A peer mentorship program was among successes of the ‘programs in schools’ working group. It connected Grade 11 students with Grade 7 students from their respective feeder schools, to help prepare the younger students for the transition to high school.
For the communications group, Abelson highlighted the creation of a mental health resource pad with tear-off sheets detailing contacts, help lines, websites and more as a success.
Designed as an all-in-one tool for doctors and counsellors to assist kids or families with where to find the help they needed, “it’s really been a benefit,” she said.
Dosanjh and Abelson pointed to a project targeting kids and families that have exhausted all resources within the school system as yet another White Rock-South Surrey LAT success.
The Triage Consulting Team started as a pilot in September 2016, creating a place for school counsellors to bring their most difficult cases. The group – consisting of a physician, a child psychologist, a Ministry of Children and Family Development representative and a school district resource counsellor who meet every two weeks for an hour – hears four such cases a month.
“The whole team discusses the case and the counsellor actually leaves with a plan of action,” Abelson said.
Dosanjh said the impact of having that range of expertise all in one place has been “outstanding.”
“Letters that would make you cry,” she said.
“It’s been having great traction with school personnel. We’ve kind of gone where no one has gone before.”
The TCT group is booked up to the end of the year.
Tregillus said the success of the White Rock-South Surrey team is not unique among the LATs. She estimates more than 90 per cent of the collaborative teams have been “incredibly successful,” with each finding ways to respond to their own communities’ needs.

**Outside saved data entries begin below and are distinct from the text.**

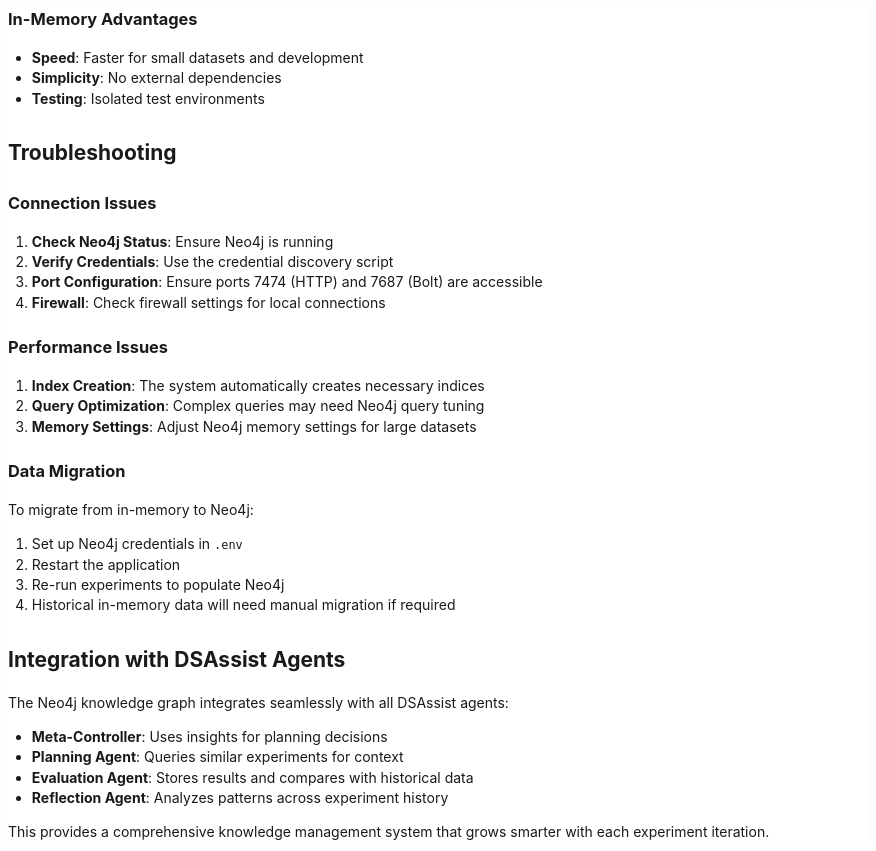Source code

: ### In-Memory Advantages

- **Speed**: Faster for small datasets and development
- **Simplicity**: No external dependencies
- **Testing**: Isolated test environments

## Troubleshooting

### Connection Issues

1. **Check Neo4j Status**: Ensure Neo4j is running
2. **Verify Credentials**: Use the credential discovery script
3. **Port Configuration**: Ensure ports 7474 (HTTP) and 7687 (Bolt) are accessible
4. **Firewall**: Check firewall settings for local connections

### Performance Issues

1. **Index Creation**: The system automatically creates necessary indices
2. **Query Optimization**: Complex queries may need Neo4j query tuning
3. **Memory Settings**: Adjust Neo4j memory settings for large datasets

### Data Migration

To migrate from in-memory to Neo4j:

1. Set up Neo4j credentials in `.env`
2. Restart the application
3. Re-run experiments to populate Neo4j
4. Historical in-memory data will need manual migration if required

## Integration with DSAssist Agents

The Neo4j knowledge graph integrates seamlessly with all DSAssist agents:

- **Meta-Controller**: Uses insights for planning decisions
- **Planning Agent**: Queries similar experiments for context
- **Evaluation Agent**: Stores results and compares with historical data
- **Reflection Agent**: Analyzes patterns across experiment history

This provides a comprehensive knowledge management system that grows smarter with each experiment iteration.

“Usually you can expect a 25 per cent failure, and we’ve had no failures,” she said.
“The success has blown us away… and White Rock has been phenomenal.”
Tregillus named the development of an emergency-department protocol for the province as another highlight of the collaborative as a whole.
Consistent care in ERs was identified early on as a barrier to addressing child and youth mental-health, she explained. An emergency protocol is now in the process of being adopted across the province’s 109 ERs, and White Rock’s Peace Arch Hospital is among four sites in the Fraser Health region to have completed the training.
Looking ahead for the White Rock-South Surrey LAT, Abelson said despite the Surrey Youth Assistance Fund grant, the team is not worry-free. The grant is enough to cover the co-ordinator’s position and continue with the Triage Consulting Team for the next year.
“It leaves us with actual projects that need funding,” she said.
The need, she and Dosanjh agreed, will extend much longer.
“Mental health doesn’t stop. (It’s) an ongoing process,” Abelson said.
“We need to continue, for the well-being of our children and families in the community.”